NEW RESEARCH ON MUTUAL fund fees from the Canadian Securities Administrators (CSA) is both intuitively obvious and oddly startling. What will the regulators do with it?

After repeated delays, the CSA finally released in late October the results of research the regulator commissioned last year into whether mutual fund fee structures have an impact on fund sales and investors’ portfolio performance.

Common sense would suggest that fees do affect both sales and returns. And this intuition is largely confirmed by the empirical data set out in this report.

The research found that the presence of trailer fees increases fund flows, regardless of past investment performance. And the higher the trailer fee, the less sensitive a fund’s sales are to its past performance.

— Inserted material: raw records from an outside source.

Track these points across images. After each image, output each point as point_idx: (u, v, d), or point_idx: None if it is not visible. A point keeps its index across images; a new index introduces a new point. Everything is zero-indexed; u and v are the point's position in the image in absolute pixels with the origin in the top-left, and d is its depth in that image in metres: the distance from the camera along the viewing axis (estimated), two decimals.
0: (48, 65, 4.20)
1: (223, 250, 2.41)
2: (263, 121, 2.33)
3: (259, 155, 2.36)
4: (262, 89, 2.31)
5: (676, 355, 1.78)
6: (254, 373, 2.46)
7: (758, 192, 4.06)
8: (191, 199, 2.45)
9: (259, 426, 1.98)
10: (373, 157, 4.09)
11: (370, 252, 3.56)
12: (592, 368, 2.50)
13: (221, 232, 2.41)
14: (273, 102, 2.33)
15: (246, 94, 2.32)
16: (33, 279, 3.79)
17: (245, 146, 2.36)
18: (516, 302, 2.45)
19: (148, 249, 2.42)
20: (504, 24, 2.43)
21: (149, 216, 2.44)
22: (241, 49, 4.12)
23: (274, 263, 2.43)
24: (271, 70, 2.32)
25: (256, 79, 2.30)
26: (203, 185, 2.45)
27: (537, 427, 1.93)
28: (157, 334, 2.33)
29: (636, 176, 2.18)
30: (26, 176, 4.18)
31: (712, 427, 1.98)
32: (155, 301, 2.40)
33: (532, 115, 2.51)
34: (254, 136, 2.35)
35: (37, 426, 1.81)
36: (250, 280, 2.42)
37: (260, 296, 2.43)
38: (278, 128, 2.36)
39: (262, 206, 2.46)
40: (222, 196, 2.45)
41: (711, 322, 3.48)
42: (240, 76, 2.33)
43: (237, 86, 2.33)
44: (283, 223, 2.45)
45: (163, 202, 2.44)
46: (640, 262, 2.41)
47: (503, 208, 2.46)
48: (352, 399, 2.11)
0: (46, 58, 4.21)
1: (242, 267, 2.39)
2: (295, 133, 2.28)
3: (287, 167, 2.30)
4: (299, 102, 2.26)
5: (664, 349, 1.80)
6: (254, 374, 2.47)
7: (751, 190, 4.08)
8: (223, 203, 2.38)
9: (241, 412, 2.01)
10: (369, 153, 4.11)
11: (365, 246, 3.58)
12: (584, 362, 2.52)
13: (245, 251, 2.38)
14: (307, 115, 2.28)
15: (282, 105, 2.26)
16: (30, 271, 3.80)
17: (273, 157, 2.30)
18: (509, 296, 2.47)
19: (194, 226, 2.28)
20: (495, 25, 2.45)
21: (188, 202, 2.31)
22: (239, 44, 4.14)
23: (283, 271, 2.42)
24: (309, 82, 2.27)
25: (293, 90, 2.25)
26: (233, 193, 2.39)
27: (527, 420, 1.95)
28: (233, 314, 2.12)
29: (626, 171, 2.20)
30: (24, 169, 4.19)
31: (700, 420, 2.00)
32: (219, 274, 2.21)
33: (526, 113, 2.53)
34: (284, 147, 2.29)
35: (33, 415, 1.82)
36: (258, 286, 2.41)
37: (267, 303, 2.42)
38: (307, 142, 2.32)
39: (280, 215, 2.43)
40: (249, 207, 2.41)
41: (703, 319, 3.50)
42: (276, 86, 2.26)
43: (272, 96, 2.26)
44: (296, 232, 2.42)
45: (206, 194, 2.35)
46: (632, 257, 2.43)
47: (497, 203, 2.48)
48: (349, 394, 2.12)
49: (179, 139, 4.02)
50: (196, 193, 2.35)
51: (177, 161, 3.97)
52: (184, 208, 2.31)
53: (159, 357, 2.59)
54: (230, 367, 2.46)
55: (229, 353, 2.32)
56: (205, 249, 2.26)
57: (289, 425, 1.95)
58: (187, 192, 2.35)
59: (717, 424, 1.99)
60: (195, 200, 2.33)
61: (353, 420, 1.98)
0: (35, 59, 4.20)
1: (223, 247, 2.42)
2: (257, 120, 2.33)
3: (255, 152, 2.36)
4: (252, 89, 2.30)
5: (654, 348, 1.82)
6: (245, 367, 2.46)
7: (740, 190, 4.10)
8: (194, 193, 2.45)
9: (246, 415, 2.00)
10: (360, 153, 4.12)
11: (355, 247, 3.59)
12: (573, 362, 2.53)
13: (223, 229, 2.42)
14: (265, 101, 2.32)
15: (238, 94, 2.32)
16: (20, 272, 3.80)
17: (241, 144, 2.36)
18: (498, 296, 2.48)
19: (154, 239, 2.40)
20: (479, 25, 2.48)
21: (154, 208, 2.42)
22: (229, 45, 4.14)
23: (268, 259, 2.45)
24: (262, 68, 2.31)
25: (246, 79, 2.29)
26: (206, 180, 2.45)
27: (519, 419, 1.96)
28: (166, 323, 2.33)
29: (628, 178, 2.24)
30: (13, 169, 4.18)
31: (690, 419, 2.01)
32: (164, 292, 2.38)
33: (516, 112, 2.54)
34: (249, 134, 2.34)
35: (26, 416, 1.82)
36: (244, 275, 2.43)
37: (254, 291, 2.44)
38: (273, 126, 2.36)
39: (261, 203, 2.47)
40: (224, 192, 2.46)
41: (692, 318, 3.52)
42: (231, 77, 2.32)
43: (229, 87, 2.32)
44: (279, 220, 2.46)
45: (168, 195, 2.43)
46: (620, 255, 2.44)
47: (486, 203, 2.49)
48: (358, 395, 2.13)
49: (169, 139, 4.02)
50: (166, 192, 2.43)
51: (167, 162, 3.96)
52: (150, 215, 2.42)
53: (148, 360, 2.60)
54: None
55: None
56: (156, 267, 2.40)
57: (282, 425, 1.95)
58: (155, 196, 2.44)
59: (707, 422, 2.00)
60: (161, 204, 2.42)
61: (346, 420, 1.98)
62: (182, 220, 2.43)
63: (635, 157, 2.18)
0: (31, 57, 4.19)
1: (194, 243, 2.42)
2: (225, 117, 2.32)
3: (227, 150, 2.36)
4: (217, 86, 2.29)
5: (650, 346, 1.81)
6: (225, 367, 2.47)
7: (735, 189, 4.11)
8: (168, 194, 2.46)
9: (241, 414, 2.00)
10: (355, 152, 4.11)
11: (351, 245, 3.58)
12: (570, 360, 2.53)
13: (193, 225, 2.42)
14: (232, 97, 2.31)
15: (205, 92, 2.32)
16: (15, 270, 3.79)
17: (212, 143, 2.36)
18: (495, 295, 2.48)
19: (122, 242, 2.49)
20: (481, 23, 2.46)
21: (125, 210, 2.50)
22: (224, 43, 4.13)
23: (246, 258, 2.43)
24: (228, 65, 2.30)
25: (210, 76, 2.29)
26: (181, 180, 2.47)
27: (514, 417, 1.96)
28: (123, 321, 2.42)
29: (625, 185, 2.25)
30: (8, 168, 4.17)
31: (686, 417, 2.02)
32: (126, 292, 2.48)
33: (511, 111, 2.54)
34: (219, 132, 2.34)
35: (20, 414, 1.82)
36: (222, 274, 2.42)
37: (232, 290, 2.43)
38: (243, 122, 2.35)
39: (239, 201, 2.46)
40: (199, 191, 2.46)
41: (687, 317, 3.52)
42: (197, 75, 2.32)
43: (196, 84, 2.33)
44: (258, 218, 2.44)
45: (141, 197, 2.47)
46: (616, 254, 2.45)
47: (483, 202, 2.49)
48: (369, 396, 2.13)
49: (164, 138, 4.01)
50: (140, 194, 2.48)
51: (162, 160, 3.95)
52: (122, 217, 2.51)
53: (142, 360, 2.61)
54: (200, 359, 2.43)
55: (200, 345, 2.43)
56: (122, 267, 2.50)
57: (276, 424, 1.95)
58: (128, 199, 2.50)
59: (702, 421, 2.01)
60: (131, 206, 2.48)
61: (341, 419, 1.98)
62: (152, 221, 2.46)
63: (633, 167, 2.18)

Moreover, the study found, funds that are less sensitive to past performance tend to perform worse in the future. The report also concluded that higher trailer fees affect future returns negatively.

At one level, much of these conclusions seems obvious. Of course, trailer fees are relevant to mutual fund returns. As part of the expenses of a fund, trailer fees naturally have a direct impact on a fund’s results. And, given that the purpose of these fees is to finance distribution, it is not surprising that they help to drive fund sales.

Although these conclusions may seem self-evident, having these ideas confirmed by hard data drawn directly from the Canadian fund industry is significant nevertheless. Now, regulators don’t have to speculate or extrapolate research from other countries in order to understand the importance of fund fee structures. The CSA now has empirical evidence from domestic data.

Those data are extensive. The CSA commissioned this research from Douglas Cumming, finance professor at the Schulich School of Business at York University in Toronto. Cumming, along with a couple of Schulich colleagues, Sofia Johan and Yelin Zhang, conducted the research with the benefit of a unique set of data provided by the fund industry. The sample included 10 years of data on 43 fund families, representing $746 billion of assets under management and more than 22,000 FundSERV Inc. codes. This data comprises more than one million fee, flow and performance data points per month.

Although obtaining these data from the industry initially was not easy for the researchers, the volume of information they ultimately managed to get their hands on is large enough to ensure that the research has statistical significance. The level of detail these data provide also crystallizes the impact of fees on fund flows and performance.

For example, the research found that a 1% increase in trailer fees is associated with a drop in future returns of about 1.43%. In effect, a trailer-fee hike represents a transfer of wealth from unitholders to dealers and, by implication, financial advisors.

Similarly, the research found that when a fund reduces its trailer fee, the fund’s returns increase after the change. The research determined that funds that sell through affiliated dealers tend to perform worse than funds that have independent distribution. The study also discovered that investors are sensitive to fees when they invest in a fund directly. In these situations, the research report states: “When a fund charges more, investors are less likely to invest and [they] invest less.”

The research appears to validate some of the regulators’ concerns that were spelled out in the CSA discussion paper that launched this inquiry in the first place in late 2012. For example, the fact that trailers do affect fund sales and performance would appear to support the suspicion that the current fee structure creates potential conflicts of interest for both advisors and fund manufacturers.

The research also appears to support the fear that there may be a mismatch between what investors pay in trailer fees and what they receive in the form of service and advice. “In practice,” the paper notes, “trailer fees pay for many things not associated with advice. There is currently no legal requirement to provide advice in order to receive a trailer fee.”

For investor advocates, this latest research simply adds to the weight of evidence that the current industry structure needs reform. “Cumming’s findings validate much of what previously had been thought about trailers, and the findings accord with common sense. They cannot be ignored,” says Neil Gross, executive director of the Toronto-based investor advocacy group, the Canadian Foundation for Advancement of Investor Rights (a.k.a. FAIR Canada). “It’s time for the research to be translated into reforms – either by the adoption of a ‘best interests’ standard or at least by banning trailing commissions.”

A CSA paper issued almost three years ago set out several policy options that the regulators could consider in order to address their concerns. These include banning trailers and imposing a “best interest” duty on advisors. Less intrusive options include capping commissions and establishing minimum service levels in exchange for trailers.

The new research report doesn’t draw any conclusions about how the regulators should respond to its findings. And the CSA, for its part, now says that it expects to make a policy decision on these issues in the first half of 2016.

Joanne De Laurentiis, president and CEO of the Investment Funds Institute of Canada (IFIC), says IFIC is reviewing Cumming’s paper internally and with members. For now, IFIC offers no comment on the research itself.

Similarly, the Investment Industry Association of Canada isn’t commenting on the research results, stressing instead that forthcoming regulatory reforms – such as the remaining client relationship model reforms and the point-of-sale delivery requirements for mutual fund disclosure – should be fully evaluated before further changes are decided upon.